**WHAT IS NEEDED**
Return, word for word, the line that contains "X0105134Y0110646D03*" and every line after it through the end of the records.

**DATA FOR THIS TASK**
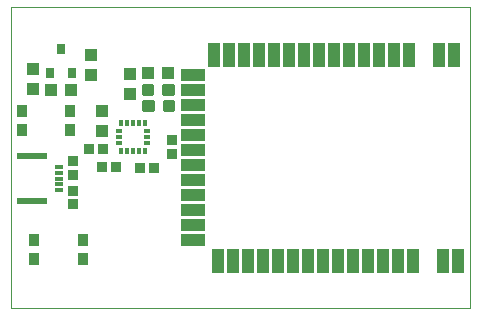
<source format=gtp>
G75*
%MOIN*%
%OFA0B0*%
%FSLAX25Y25*%
%IPPOS*%
%LPD*%
%AMOC8*
5,1,8,0,0,1.08239X$1,22.5*
%
%ADD10C,0.00000*%
%ADD11R,0.03937X0.07874*%
%ADD12R,0.07874X0.03937*%
%ADD13R,0.03150X0.03543*%
%ADD14R,0.04331X0.03937*%
%ADD15C,0.01181*%
%ADD16R,0.03937X0.04331*%
%ADD17R,0.03543X0.03937*%
%ADD18R,0.03150X0.01181*%
%ADD19R,0.10236X0.02362*%
%ADD20R,0.03543X0.03346*%
%ADD21R,0.01181X0.02362*%
%ADD22R,0.02362X0.01181*%
%ADD23R,0.03346X0.03543*%
D10*
X0060646Y0048835D02*
X0060646Y0149228D01*
X0213402Y0149228D01*
X0213402Y0048835D01*
X0060646Y0048835D01*
D11*
X0129406Y0064583D03*
X0134406Y0064583D03*
X0139406Y0064583D03*
X0144406Y0064583D03*
X0149406Y0064583D03*
X0154406Y0064583D03*
X0159406Y0064583D03*
X0164406Y0064583D03*
X0169406Y0064583D03*
X0174406Y0064583D03*
X0179406Y0064583D03*
X0184406Y0064583D03*
X0189406Y0064583D03*
X0194406Y0064583D03*
X0204406Y0064583D03*
X0209406Y0064583D03*
X0208146Y0133480D03*
X0203146Y0133480D03*
X0193146Y0133480D03*
X0188146Y0133480D03*
X0183146Y0133480D03*
X0178146Y0133480D03*
X0173146Y0133480D03*
X0168146Y0133480D03*
X0163146Y0133480D03*
X0158146Y0133480D03*
X0153146Y0133480D03*
X0148146Y0133480D03*
X0143146Y0133480D03*
X0138146Y0133480D03*
X0133146Y0133480D03*
X0128146Y0133480D03*
D12*
X0121276Y0126531D03*
X0121276Y0121531D03*
X0121276Y0116531D03*
X0121276Y0111531D03*
X0121276Y0106531D03*
X0121276Y0101531D03*
X0121276Y0096531D03*
X0121276Y0091531D03*
X0121276Y0086531D03*
X0121276Y0081531D03*
X0121276Y0076531D03*
X0121276Y0071531D03*
D13*
X0080921Y0127181D03*
X0073441Y0127181D03*
X0077181Y0135449D03*
D14*
X0073835Y0121669D03*
X0080528Y0121669D03*
X0106118Y0127181D03*
X0112811Y0127181D03*
D15*
X0111635Y0123047D02*
X0111635Y0120291D01*
X0111635Y0123047D02*
X0114391Y0123047D01*
X0114391Y0120291D01*
X0111635Y0120291D01*
X0111635Y0121471D02*
X0114391Y0121471D01*
X0114391Y0122651D02*
X0111635Y0122651D01*
X0104729Y0123047D02*
X0104729Y0120291D01*
X0104729Y0123047D02*
X0107485Y0123047D01*
X0107485Y0120291D01*
X0104729Y0120291D01*
X0104729Y0121471D02*
X0107485Y0121471D01*
X0107485Y0122651D02*
X0104729Y0122651D01*
X0104960Y0117766D02*
X0104960Y0115010D01*
X0104960Y0117766D02*
X0107716Y0117766D01*
X0107716Y0115010D01*
X0104960Y0115010D01*
X0104960Y0116190D02*
X0107716Y0116190D01*
X0107716Y0117370D02*
X0104960Y0117370D01*
X0111865Y0117766D02*
X0111865Y0115010D01*
X0111865Y0117766D02*
X0114621Y0117766D01*
X0114621Y0115010D01*
X0111865Y0115010D01*
X0111865Y0116190D02*
X0114621Y0116190D01*
X0114621Y0117370D02*
X0111865Y0117370D01*
D16*
X0100016Y0120291D03*
X0100016Y0126984D03*
X0087024Y0126591D03*
X0087024Y0133283D03*
X0067732Y0128559D03*
X0067732Y0121866D03*
X0090961Y0114780D03*
X0090961Y0108087D03*
D17*
X0080134Y0108283D03*
X0080134Y0114583D03*
X0063992Y0114583D03*
X0063992Y0108283D03*
X0068323Y0071669D03*
X0068323Y0065370D03*
X0084465Y0065370D03*
X0084465Y0071669D03*
D18*
X0076394Y0088205D03*
X0076394Y0090173D03*
X0076394Y0092142D03*
X0076394Y0094110D03*
X0076394Y0096079D03*
D19*
X0067339Y0099622D03*
X0067339Y0084661D03*
D20*
X0081118Y0083559D03*
X0081118Y0088126D03*
X0081118Y0093402D03*
X0081118Y0097969D03*
X0114189Y0100488D03*
X0114189Y0105055D03*
D21*
X0105134Y0101197D03*
X0103165Y0101197D03*
X0101197Y0101197D03*
X0099228Y0101197D03*
X0097260Y0101197D03*
X0097260Y0110646D03*
X0099228Y0110646D03*
X0101197Y0110646D03*
X0103165Y0110646D03*
X0105134Y0110646D03*
D22*
X0105921Y0107890D03*
X0105921Y0105921D03*
X0105921Y0103953D03*
X0096472Y0103953D03*
X0096472Y0105921D03*
X0096472Y0107890D03*
D23*
X0091079Y0101984D03*
X0086512Y0101984D03*
X0090843Y0096079D03*
X0095409Y0096079D03*
X0103638Y0095685D03*
X0108205Y0095685D03*
M02*

</source>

**RESULT OF THIS EXERCISE**
X0105134Y0110646D03*
D22*
X0105921Y0107890D03*
X0105921Y0105921D03*
X0105921Y0103953D03*
X0096472Y0103953D03*
X0096472Y0105921D03*
X0096472Y0107890D03*
D23*
X0091079Y0101984D03*
X0086512Y0101984D03*
X0090843Y0096079D03*
X0095409Y0096079D03*
X0103638Y0095685D03*
X0108205Y0095685D03*
M02*

</source>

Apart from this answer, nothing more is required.